This project aims to help novices make sophisticated use of sensors in interactive projects through the application of machine learning.
At the moment, this project runs on OS X and Linux. You'll need Xcode and git (to clone this repository and its submodules).
To install, first clone this repository, then run the setup script:
git clone https://github.com/damellis/ESP.git
cd ESP
./setup.sh
This will clone the relevant git submodules and create some symbolic links.
The main application is an openFrameworks-based GUI application named, unsurprisingly, ESP. Below are instructions to run on different platform (currently we support Linux and OS X).
Arduino Project Hub has a more comprehensive tutorial on how to use the software.
Use Xcode to open the project at Xcode/ESP/ESP.xcodeproj
. You can choose an
example by uncommenting the corresponding line at
user.cpp. Many
of these examples expect an Arduino board to be connected to the computer and
running an appropriate sketch. Some of the sketches are hosted in this
repository as well (see Arduino
folder). Some examples are:
-
user_audio_beat.cpp: recognizes periodic sounds (e.g. dialtones, bells ringing, whistling) using an FFT and support vector machines algorithm. Works with your computer's built-in microphone.
-
user_color_sensor.cpp: detects objects by color using a naive Bayes classifier. Works with either the Adafruit TCS34725 breakout (using the sketch in Arduino/ColorSensor) or the SparkFun ISL29125 breakout (using the sketch in Arduino/ColorSensor_SparkFun_ISL29125). See documentation for the sensors for hookup information.
-
user_accelerometer_gesture.cpp: recognizes gestures using a dynamic time warping algorith. Works with either an ADXL335 accelerometer (using the Arduino/ADXL335 sketch) or the built-in accelerometer on an Arduino 101 (using the Arduino/Arduino101_Accelerometer sketch).
-
user_accelerometer_poses.cpp: recognizes the orientations of an object using a naive Bayes classifier. Works with accelerometers as for the
user_accelerometer_gesture.cpp
example.
We also support using CMake
on OS X to compile the project:
# Compile openFramework by compiling an emptyExample
xcodebuild -configuration Release -target emptyExample \
-project "third-party/openFrameworks/scripts/templates/osx/emptyExample.xcodeproj"
# Build ESP
mkdir build
cd build
cmake ..
make -j8
We use CMake
on Linux to compile the project. The compilation is a bit more
involved, but should be easy to follow:
# Install required package
sudo apt-get -y install doxygen
sudo apt-get -y install cmake
# Then build openFrameworks
sudo third-party/openFrameworks/scripts/ci/linux/install.sh
sudo third-party/openFrameworks/scripts/ci/linux/build.sh
# Build and install GRT
cd third-party/grt/build
mkdir -p tmp && cd tmp
cmake .. -DBUILD_EXAMPLES=OFF
make
sudo make install
cd ../../../../
# Build ESP
mkdir build
cd build
cmake ..
make -j4
See the online documentation of the ESP API.

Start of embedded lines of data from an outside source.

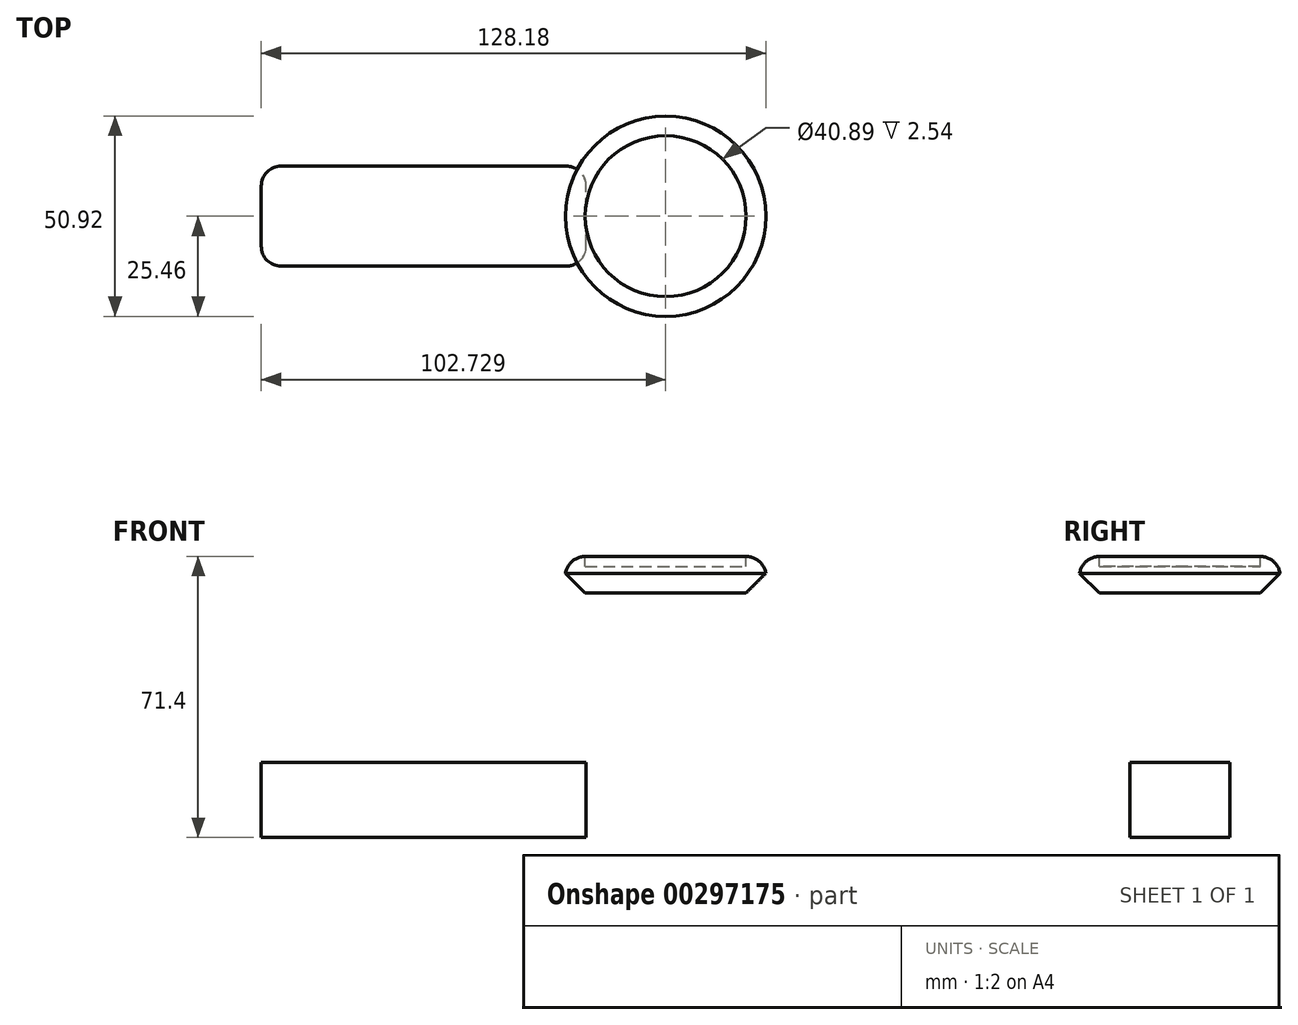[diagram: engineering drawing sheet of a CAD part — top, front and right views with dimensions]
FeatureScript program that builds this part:
annotation { "Feature Type Name" : "Feature", "Feature Type Description" : "" }
export const myFeature = defineFeature(function(context is Context, id is Id, definition is map)
    precondition{}
    {
        {
            var Q0;
            Q0=qCreatedBy(makeId("Front.planeOp"),FACE);
            var sketch = newSketch(context, id + "F0", { "sketchPlane" : qUnion([Q0])});
            skLineSegment(sketch, "E0.bottom", {"start": v(41.28, -9.52) * mm, "end": v(-41.28, -9.53) * mm});
            skLineSegment(sketch, "E0.top", {"start": v(41.28, 9.53) * mm, "end": v(-41.28, 9.52) * mm});
            skLineSegment(sketch, "E0.left", {"start": v(41.28, -9.52) * mm, "end": v(41.28, 9.53) * mm});
            skLineSegment(sketch, "E0.right", {"start": v(-41.28, -9.53) * mm, "end": v(-41.28, 9.52) * mm});
            skPoint(sketch, "E0.middle", {"position": v(0, 0) * mm});
            skLineSegment(sketch, "E1.bottom", {"start": v(50.81, 52.6) * mm, "end": v(17.14, 52.6) * mm});
            skLineSegment(sketch, "E1.top", {"start": v(50.81, 25.18) * mm, "end": v(17.14, 25.18) * mm});
            skLineSegment(sketch, "E1.left", {"start": v(50.81, 52.6) * mm, "end": v(50.81, 25.18) * mm});
            skLineSegment(sketch, "E1.right", {"start": v(17.14, 52.6) * mm, "end": v(17.14, 25.18) * mm});
            skPoint(sketch, "E1.middle", {"position": v(33.97, 38.9) * mm});
            skLineSegment(sketch, "E2", {"start": v(41.28, 9.53) * mm, "end": v(41.28, 18.04) * mm});
            skArc(sketch, "E3", {"start": v(41.28, 18.04) * mm, "mid": v(43.54, 23.57) * mm, "end": v(49.02, 25.94) * mm});
            skLineSegment(sketch, "E4", {"start": v(49.02, 25.94) * mm, "end": v(71.1, 25.94) * mm});
            skArc(sketch, "E5.0", {"start": v(-4.44, 18.04) * mm, "mid": v(10.9, 55.6) * mm, "end": v(48.15, 71.65) * mm});
            skFitSpline(sketch, "E6", {"points": [v(-41.28, 9.52) * mm, v(-4.44, 18.04) * mm], "startDerivative": vector(36.83, 8.52) * mm, "endDerivative": vector(36.83, 8.52) * mm});
            skLineSegment(sketch, "E7.bottom", {"start": v(35.94, 61.87) * mm, "end": v(61.46, 61.87) * mm});
            skLineSegment(sketch, "E7.top", {"start": v(35.94, 46.55) * mm, "end": v(61.46, 46.55) * mm});
            skLineSegment(sketch, "E7.left", {"start": v(35.94, 61.87) * mm, "end": v(35.94, 46.55) * mm});
            skLineSegment(sketch, "E7.right", {"start": v(61.46, 61.87) * mm, "end": v(61.46, 46.55) * mm});
            skLineSegment(sketch, "E8", {"start": v(50.81, 52.6) * mm, "end": v(61.46, 52.6) * mm});
            skSolve(sketch);
        }
        {
            var Q0;
            Q0=makeQuery(id+"F0.imprint","IMPRINT",FACE,{"disambiguationData":[TD([[makeQuery(id+"F0.imprint","IMPRINT",EDGE,{"derivedFrom":sQuery(id+"F0.wireOp",EDGE,"E0.bottom")}),-1.0]])]});
            extrude(context, id + "F1", {"entities" : qUnion([Q0]), "endBound" : BoundingType.SYMMETRIC, "depth" : 25.4 * mm});
        }
        {
            var Q0;
            {var subQ1=sQuery(id+"F0.wireOp",EDGE,"E7.bottom");Q0=makeQuery(id+"F0.imprint","IMPRINT",FACE,{"disambiguationData":[TD([[makeQuery(id+"F0.imprint","IMPRINT",EDGE,{"derivedFrom":subQ1}),-1.0]])]});}
            var Q1;
            Q1=sQuery(id+"F0.wireOp",EDGE,"E7.right");
            revolve(context, id + "F2", {"entities" : qUnion([Q0]), "axis" : qUnion([Q1]), "revolveType" : RevolveType.FULL});
        }
        {
            var Q0;
            Q0=makeQuery(id+"F1.opExtrude","CAP_EDGE",EDGE,{"disambiguationData":[OSD([sQuery(id+"F0.wireOp",EDGE,"E0.right")])],"isStart":false});
            var Q1;
            Q1=makeQuery(id+"F1.opExtrude","CAP_EDGE",EDGE,{"disambiguationData":[OSD([sQuery(id+"F0.wireOp",EDGE,"E0.left")])],"isStart":false});
            var Q2;
            Q2=makeQuery(id+"F1.opExtrude","CAP_EDGE",EDGE,{"disambiguationData":[OSD([sQuery(id+"F0.wireOp",EDGE,"E0.left")])],"isStart":true});
            var Q3;
            Q3=makeQuery(id+"F1.opExtrude","CAP_EDGE",EDGE,{"disambiguationData":[OSD([sQuery(id+"F0.wireOp",EDGE,"E0.right")])],"isStart":true});
            fillet(context, id + "F3", {"entities" : qUnion([Q0, Q1, Q2, Q3]), "radius" : 5.08 * mm, "tangentPropagation" : true, "allowEdgeOverflow" : false});
        }
        {
            var Q0;
            Q0=makeQuery(id+"F2.opRevolve","SWEPT_EDGE",EDGE,{"disambiguationData":[OSD([sQuery(id+"F0.wireOp",EDGE,"E7.bottom"),sQuery(id+"F0.wireOp",EDGE,"E7.left")])]});
            fillet(context, id + "F4", {"entities" : qUnion([Q0]), "radius" : 5.08 * mm, "tangentPropagation" : true, "allowEdgeOverflow" : false});
        }
        {
            var Q0;
            Q0=makeQuery(id+"F2.opRevolve","SWEPT_EDGE",EDGE,{"disambiguationData":[OSD([sQuery(id+"F0.wireOp",EDGE,"E1.bottom"),sQuery(id+"F0.wireOp",EDGE,"E7.left")])]});
            chamfer(context, id + "F5", {"entities" : qUnion([Q0]), "width" : 5.08 * mm, "tangentPropagation" : true});
        }
        {
            var Q0;
            Q0=makeQuery(id+"F2.opRevolve","SWEPT_FACE",FACE,{"disambiguationData":[OSD([sQuery(id+"F0.wireOp",EDGE,"E7.bottom")])]});
            extrude(context, id + "F6", {"entities" : qUnion([Q0]), "operationType" : NewBodyOperationType.REMOVE, "oppositeDirection" : true, "depth" : 2.54 * mm});
        }
    });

These should be automatically installed by the setup script:
-
openFrameworks, a C++ toolkit for creative coding.
-
GRT, Gesture Recognition Toolkit, a cross-platform, open-source, C++ machine learning library that has been specifically designed for real-time gesture recognition. Specifically our fork of the GRT repository.
-
ofxGrt, an openFrameworks extension for the Gesture Recognition Toolkit (GRT). Specifically our fork of the ofxGrt repository.
See LICENSE.txt for licensing information.